Cybersecurity personnel must accept that risk-taking behaviors are here to stay. We take risks for reasons, and the incentives often outweigh the risks. Use reduction is not efficient here. It has diminishing returns and can have unintended consequences.
Two things Tobener pointed out were the iron law of prohibition and the abstinence violation effect. The iron law of prohibition posits that when you outlaw something, it will increase in potency and become harder to detect. The abstinence violation effect states that when people are faced with impractical use reduction goals, it can increase risk taking because people know they can’t meet those overly high goals. According to Tobener, this is backed by extensive medical research into topics like the war on drugs, DARE, alcohol prohibition and teenage pregnancy prevention.
Cybersecurity professionals should accept that eradication is not the goal and that it’s a waste of time to pursue the impossible. While use reduction is relevant, it can’t be the only treatment. It needs support from other, more pragmatic measures like harm reduction.
People understand and are given password guidance, but they make poor decisions because of the incentives. Risky behaviors like simple passwords, reusing passwords or keeping password journals save time and mental energy. Because it’s likely humans will always reuse passwords, we instead need to prioritize the reduction of negative consequences.
Risk is not binary; it exists on a spectrum, Tobener said. Any steps on the risk spectrum toward lower harm are valuable. The big problem in health care and cybersecurity is that people who cannot abstain take risks for themselves and the population around them. Giving feasible, practical, effective guidance is how harm reduction and use reduction can work together. Tobener cited three examples:
- e-cigarettes in the U.S. vs. the U.K. The U.S. banned them, while the U.K. regulated them. It turned out the U.S. had higher concentrations of e-cigarettes, a black market, more deaths, etc.
- Sex education vs. virginity pledges. Teens who pledged were found to be equally as likely to have sex, but those who received sex education were more likely to use contraception, get tested, etc.
- The war on drugs. The “war” only increased use, while needle exchanges have reduced HIV infections by 70%, and safe injection sites have decreased overdoses by 35%.

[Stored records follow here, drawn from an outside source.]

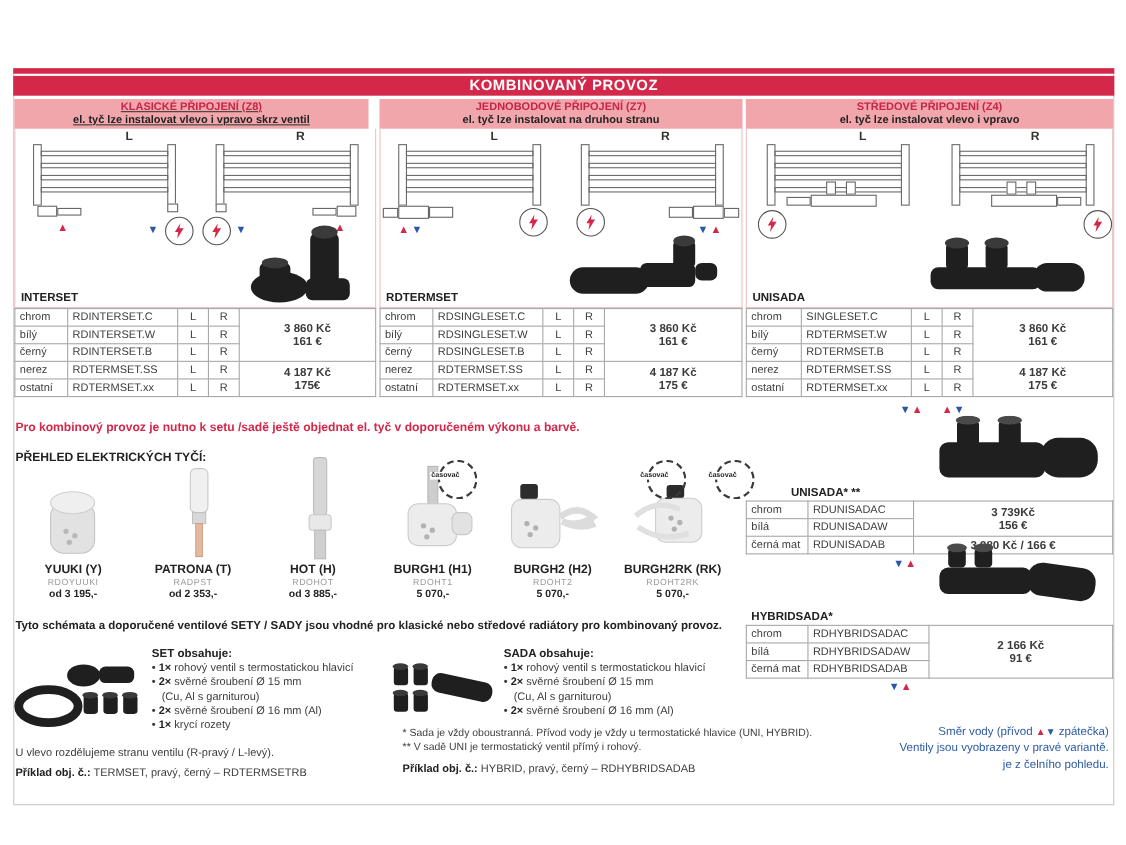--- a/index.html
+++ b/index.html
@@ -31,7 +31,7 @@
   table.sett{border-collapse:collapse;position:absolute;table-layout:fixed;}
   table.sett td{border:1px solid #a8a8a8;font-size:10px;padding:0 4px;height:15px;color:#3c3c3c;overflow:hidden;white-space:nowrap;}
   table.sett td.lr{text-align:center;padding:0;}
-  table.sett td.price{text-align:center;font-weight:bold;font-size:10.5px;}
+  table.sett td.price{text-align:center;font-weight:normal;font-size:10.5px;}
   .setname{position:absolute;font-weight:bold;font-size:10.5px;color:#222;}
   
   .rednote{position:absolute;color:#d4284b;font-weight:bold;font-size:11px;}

This is similar to defense-in-depth in cybersecurity. No individual control is enough, but you can layer controls. The basic idea is to embrace compassion while providing guidance. It’s not, “Don’t do that!” It should be, “Try not to, but if you do, here are some ways to be safer.” If you can educate people with your expertise, you will give better guidance and build trust. Instead of instilling fear, encourage change through collaboration, accessibility and kindness.
Tobener suggested hitching your wagon to developer productivity before concluding his presentation with several reasons to use harm reduction when trying to curb risky cyber behaviors:
- There is stigma associated with high-risk behaviors.
- It improves quality of life. If you can’t stop them, support them.
- People make better choices when they have access to support and education.
- Compassion makes you more effective; shaming less effective.
- Caring for people is more fun, reduces burnout and improves practitioner efficacy.
- Shaming and stigmatizing reduce efficacy and increase harm.
- Compassionate care improves trust and reduces harm.
- Knowledge shaming is making us less secure.